De acuerdo, empecemos desde el principio. En los primeros minutos de la película, Hank (un increíble Paul Dano) está a punto de saltar desde una nevera portátil para que la soga que lleva al cuello acabe con su aburrida vida de náufrago. Pero, justo antes de dar el paso, ve cómo llega arrastrado por la marea un hombre… muerto. Este pobre chico resulta llamarse Manny (un asimismo —y sorprendentemente— increíble Daniel Radcliffe) y a partir de ese momento se convierte en el mejor amigo de Hank. Habéis leído bien. Pero esperad, que aún mejora.
Manny es un cadáver flatulento con incontrolables erecciones que ha olvidado todo acerca de la vida. Es por eso que Hank adopta el papel de tutor: debe enseñarle cómo es comer gusanitos, viajar en autobús, qué es la masturbación, la banda sonora de Jurassic Park… y también cuál es el objetivo de la vida, por qué morimos, qué son la felicidad y qué es el amor.
Una película con esta combinación de elementos podría parecer, a priori, una completa ida de olla. Es lógico. Pero no. Al final, todo resulta en una brillante metáfora sobre la importancia de quererse a uno mismo, incluyendo las rarezas, sobre el amor verdadero, el valor de la amistad y la naturalidad de la muerte. ¿Y cuál es el elemento sobre el que se construye esta metáfora? Los pedos. Sí. Arriesgado, pero eficaz. Lo entenderéis si seguís mi consejo y os decidís a verla.

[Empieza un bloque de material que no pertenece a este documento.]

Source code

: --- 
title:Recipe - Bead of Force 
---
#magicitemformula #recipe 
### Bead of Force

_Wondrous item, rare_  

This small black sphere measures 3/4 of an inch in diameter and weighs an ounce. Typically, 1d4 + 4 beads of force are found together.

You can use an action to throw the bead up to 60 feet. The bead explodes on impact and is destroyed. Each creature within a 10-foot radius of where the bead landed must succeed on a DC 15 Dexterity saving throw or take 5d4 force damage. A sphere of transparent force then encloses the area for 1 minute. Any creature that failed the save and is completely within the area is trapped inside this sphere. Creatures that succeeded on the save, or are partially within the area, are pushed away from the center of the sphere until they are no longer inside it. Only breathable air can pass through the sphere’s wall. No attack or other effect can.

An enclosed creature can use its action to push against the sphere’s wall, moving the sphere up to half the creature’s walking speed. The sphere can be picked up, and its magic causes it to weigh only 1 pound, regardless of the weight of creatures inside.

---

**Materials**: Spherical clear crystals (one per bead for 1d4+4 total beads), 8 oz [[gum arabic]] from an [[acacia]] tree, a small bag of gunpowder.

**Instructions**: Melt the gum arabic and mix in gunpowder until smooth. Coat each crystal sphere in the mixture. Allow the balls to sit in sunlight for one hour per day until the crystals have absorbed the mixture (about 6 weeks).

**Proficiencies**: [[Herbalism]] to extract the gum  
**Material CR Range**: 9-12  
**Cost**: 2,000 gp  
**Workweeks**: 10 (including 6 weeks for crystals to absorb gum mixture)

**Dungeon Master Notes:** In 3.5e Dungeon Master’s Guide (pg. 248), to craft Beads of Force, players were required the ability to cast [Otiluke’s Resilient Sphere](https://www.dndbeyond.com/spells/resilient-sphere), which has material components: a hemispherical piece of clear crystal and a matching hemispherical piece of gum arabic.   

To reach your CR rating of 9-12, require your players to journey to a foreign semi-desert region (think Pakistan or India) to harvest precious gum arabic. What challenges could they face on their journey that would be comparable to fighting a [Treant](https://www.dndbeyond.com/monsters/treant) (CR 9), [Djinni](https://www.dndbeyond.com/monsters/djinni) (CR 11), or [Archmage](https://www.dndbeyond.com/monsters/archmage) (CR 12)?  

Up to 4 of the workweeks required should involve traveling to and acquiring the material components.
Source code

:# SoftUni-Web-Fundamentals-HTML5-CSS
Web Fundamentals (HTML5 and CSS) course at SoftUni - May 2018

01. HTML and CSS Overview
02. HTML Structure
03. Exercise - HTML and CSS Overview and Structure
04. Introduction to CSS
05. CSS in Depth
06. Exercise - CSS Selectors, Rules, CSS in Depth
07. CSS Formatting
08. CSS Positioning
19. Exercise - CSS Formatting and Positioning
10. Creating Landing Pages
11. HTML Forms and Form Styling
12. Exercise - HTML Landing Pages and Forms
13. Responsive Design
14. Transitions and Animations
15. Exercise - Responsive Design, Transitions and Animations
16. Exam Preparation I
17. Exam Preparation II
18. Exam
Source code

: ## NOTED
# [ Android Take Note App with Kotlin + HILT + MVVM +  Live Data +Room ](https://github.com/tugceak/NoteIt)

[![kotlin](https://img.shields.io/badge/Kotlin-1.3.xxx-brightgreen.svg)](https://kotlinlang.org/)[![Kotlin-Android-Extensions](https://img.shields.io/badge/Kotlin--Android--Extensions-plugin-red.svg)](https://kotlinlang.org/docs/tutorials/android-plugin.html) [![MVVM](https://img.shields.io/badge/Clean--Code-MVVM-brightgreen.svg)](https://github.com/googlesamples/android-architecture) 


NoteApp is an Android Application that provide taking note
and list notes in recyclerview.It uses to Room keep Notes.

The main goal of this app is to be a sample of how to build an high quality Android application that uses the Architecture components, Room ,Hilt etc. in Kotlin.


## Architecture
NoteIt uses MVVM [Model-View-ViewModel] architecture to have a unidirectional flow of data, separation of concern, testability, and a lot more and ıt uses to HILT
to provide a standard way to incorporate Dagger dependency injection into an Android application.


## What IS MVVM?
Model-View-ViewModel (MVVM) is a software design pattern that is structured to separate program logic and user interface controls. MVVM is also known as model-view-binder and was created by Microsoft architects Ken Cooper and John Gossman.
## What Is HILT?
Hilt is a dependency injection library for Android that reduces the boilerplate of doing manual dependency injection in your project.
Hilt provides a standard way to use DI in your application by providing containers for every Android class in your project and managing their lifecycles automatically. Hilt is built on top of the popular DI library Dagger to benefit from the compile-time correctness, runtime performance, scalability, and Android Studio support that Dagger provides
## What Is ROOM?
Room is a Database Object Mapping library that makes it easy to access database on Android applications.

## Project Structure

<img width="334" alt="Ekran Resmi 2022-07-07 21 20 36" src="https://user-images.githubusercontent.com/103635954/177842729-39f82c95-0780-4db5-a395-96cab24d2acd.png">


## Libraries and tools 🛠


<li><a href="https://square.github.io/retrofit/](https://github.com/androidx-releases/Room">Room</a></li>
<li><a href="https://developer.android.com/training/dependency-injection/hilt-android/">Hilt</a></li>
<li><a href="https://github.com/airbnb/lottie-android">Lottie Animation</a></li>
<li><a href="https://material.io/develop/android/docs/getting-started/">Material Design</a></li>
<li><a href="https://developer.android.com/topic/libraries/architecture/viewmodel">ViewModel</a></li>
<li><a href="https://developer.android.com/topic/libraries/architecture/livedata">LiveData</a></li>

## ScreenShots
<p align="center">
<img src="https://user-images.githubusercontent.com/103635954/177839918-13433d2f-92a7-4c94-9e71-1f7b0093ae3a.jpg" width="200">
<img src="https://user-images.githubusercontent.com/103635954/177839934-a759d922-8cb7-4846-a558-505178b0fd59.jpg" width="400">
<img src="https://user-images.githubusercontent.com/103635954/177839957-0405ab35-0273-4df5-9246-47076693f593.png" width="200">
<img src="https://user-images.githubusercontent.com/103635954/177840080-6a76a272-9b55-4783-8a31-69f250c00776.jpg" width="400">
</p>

Eso sí, estad preparados para una historia muy extraña, con humor escatológico y una suerte de historia de amor homosexual necrófilo. Si con todo esto la película no os agrada, al menos habréis disfrutado de una hora y media de una dirección de imagen impoluta, actuaciones magníficas y una banda sonora tan diferente como espectacular. No sé. Vosotros decidís.